On 10/31/14, 8:52 AM, "Christofer Dutz" <christofer.d...@c-ware.de> wrote:

>Well I think the Bindable on classes is valid, but I'm talking about
>interfaces.
>
>I couldn't find a definitive answer on this topic while searching the web.
>
>The question is ... what should Falcon do?

First, are you sure you’re synced up on the develop branch?  I thought I’d
fixed some things for [Bindable].

The simplest answer is that Falcon has to do whatever MXMLC did.  Take a
file with an interface without [Bindable].  Compile it with MXMLC.  Add
[Bindable], compile it again, examine the differences.  Then teach Falcon
to do the same.

I’m pretty sure Falcon has to at least not report a warning when somebody
does this

  <fx:Script>
        public var foo:ISomeInterface;
  </fx:Script>
  <SomeTag someValue="{foo.someGetter}” />

It should not output that it may not be able to detect changes to
someGetter.

>1. Ignore the Bindable metadata on interfaces
>2. Add a warning, but ignore the Bindable in any other way
>3. Automatically extend the IEventDispatcher interface
>4. something I didn't think of.
>
>For my part I thought 3 would be best, but while writing the code for
>that I had to notice that in the compiler interfaces models don't seem to
>have any metaInfos.

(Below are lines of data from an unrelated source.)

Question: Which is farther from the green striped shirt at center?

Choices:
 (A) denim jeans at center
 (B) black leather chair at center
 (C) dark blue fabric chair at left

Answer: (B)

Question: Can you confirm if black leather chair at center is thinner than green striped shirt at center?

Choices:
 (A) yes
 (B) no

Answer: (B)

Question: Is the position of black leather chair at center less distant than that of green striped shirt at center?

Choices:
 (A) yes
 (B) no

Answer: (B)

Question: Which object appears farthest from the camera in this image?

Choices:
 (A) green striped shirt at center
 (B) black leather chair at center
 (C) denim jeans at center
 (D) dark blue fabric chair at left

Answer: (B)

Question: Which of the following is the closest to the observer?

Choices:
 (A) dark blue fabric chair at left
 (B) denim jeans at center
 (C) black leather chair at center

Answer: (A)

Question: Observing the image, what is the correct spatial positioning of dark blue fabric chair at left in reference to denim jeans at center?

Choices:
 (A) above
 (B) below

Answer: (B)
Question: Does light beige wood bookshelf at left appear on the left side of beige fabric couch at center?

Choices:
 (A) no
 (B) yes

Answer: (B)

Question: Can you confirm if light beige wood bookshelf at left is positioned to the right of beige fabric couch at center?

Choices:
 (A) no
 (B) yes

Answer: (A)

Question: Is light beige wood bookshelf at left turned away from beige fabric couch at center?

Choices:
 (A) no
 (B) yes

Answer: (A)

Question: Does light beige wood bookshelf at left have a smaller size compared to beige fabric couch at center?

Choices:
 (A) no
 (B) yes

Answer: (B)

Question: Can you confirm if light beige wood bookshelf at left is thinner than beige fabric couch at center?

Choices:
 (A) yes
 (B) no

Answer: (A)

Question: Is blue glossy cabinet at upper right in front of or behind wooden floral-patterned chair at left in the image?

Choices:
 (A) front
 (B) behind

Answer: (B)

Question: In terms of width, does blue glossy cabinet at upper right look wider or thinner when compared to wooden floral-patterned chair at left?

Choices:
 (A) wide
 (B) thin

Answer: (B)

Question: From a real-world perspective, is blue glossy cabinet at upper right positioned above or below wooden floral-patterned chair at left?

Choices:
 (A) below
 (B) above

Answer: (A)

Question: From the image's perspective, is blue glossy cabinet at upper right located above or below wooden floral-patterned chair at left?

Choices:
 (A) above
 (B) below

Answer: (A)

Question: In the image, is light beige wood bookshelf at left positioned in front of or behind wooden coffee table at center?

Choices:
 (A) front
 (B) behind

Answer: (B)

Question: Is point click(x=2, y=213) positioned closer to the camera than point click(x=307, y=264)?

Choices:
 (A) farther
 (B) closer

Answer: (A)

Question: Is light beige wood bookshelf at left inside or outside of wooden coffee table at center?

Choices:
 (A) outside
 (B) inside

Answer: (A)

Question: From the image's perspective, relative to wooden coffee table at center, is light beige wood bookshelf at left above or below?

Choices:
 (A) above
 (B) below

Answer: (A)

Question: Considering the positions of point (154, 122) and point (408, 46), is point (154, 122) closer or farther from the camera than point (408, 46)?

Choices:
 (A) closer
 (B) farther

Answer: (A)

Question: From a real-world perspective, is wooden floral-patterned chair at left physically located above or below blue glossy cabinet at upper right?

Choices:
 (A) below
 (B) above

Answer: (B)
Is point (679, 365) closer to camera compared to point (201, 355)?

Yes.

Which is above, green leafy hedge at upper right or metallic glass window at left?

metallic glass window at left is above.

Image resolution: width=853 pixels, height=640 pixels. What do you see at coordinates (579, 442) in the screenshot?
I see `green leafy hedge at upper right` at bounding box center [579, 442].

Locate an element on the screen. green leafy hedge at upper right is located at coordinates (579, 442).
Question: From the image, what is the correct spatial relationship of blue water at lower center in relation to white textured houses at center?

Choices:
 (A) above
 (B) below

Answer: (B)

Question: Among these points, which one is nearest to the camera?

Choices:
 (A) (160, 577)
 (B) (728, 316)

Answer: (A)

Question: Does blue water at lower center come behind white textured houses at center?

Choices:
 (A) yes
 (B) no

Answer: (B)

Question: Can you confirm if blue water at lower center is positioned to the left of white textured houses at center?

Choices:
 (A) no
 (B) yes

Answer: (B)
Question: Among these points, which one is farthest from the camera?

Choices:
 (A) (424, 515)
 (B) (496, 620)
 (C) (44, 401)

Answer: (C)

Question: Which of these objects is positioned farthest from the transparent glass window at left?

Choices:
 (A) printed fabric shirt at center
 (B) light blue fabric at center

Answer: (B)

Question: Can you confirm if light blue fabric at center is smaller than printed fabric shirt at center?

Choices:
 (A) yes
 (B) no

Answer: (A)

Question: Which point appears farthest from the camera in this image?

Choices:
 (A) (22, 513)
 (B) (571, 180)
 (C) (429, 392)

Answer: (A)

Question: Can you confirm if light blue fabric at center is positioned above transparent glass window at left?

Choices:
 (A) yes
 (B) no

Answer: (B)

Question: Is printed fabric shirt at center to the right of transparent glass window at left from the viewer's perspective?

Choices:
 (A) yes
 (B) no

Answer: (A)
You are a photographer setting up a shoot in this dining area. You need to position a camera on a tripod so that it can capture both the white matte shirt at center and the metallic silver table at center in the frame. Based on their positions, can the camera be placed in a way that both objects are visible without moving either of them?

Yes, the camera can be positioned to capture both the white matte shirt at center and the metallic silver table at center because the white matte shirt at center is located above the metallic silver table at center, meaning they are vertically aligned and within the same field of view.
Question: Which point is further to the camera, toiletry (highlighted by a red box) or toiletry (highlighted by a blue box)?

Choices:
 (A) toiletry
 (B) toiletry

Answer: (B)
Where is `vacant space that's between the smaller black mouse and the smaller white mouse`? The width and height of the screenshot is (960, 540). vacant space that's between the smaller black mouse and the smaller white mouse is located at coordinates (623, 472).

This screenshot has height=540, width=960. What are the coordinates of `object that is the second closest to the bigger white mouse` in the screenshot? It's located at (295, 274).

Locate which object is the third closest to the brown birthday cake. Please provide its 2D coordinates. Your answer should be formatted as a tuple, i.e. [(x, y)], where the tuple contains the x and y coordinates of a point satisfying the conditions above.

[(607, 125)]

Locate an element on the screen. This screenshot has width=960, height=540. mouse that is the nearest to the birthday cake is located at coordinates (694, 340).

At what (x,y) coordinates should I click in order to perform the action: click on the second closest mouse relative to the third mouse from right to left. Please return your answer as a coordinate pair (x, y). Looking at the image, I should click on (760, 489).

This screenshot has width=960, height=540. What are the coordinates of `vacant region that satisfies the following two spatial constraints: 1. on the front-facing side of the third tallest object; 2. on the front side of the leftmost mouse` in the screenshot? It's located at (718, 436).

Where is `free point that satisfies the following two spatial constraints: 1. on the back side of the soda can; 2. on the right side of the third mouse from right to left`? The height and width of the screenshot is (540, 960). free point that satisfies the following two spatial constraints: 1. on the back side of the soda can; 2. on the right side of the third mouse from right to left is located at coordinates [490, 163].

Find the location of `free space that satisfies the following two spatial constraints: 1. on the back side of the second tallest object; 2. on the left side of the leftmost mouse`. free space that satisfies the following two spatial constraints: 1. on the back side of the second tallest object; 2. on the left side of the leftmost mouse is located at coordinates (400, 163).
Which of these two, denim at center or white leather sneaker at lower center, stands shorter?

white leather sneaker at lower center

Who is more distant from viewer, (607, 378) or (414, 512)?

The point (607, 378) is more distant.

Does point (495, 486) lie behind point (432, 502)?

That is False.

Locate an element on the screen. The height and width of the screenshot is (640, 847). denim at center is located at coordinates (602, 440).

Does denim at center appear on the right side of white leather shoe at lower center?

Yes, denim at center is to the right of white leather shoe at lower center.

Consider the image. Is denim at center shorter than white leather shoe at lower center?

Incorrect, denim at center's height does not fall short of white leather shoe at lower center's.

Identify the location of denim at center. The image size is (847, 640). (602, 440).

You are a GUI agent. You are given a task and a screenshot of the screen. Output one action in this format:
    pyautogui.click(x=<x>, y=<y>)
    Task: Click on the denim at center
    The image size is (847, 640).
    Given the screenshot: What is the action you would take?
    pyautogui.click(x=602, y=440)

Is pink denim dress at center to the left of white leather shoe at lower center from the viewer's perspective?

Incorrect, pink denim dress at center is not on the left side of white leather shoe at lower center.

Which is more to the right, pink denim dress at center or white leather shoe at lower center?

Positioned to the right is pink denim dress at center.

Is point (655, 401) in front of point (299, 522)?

Going even further it seems that this part of code
>can't work this way at all, not even for classes.

1 and 3 are not options.  MXMLC was ok with it so Falcon must as well.
I’ve found many bugs in interface handling.  I could swear I have
[Bindable] working for classes.  If there might be issues in multiple
definitions in a file, do a test with MXMLC.  If it can’t handle it, then
you can argue that Falcon doesn’t have to either.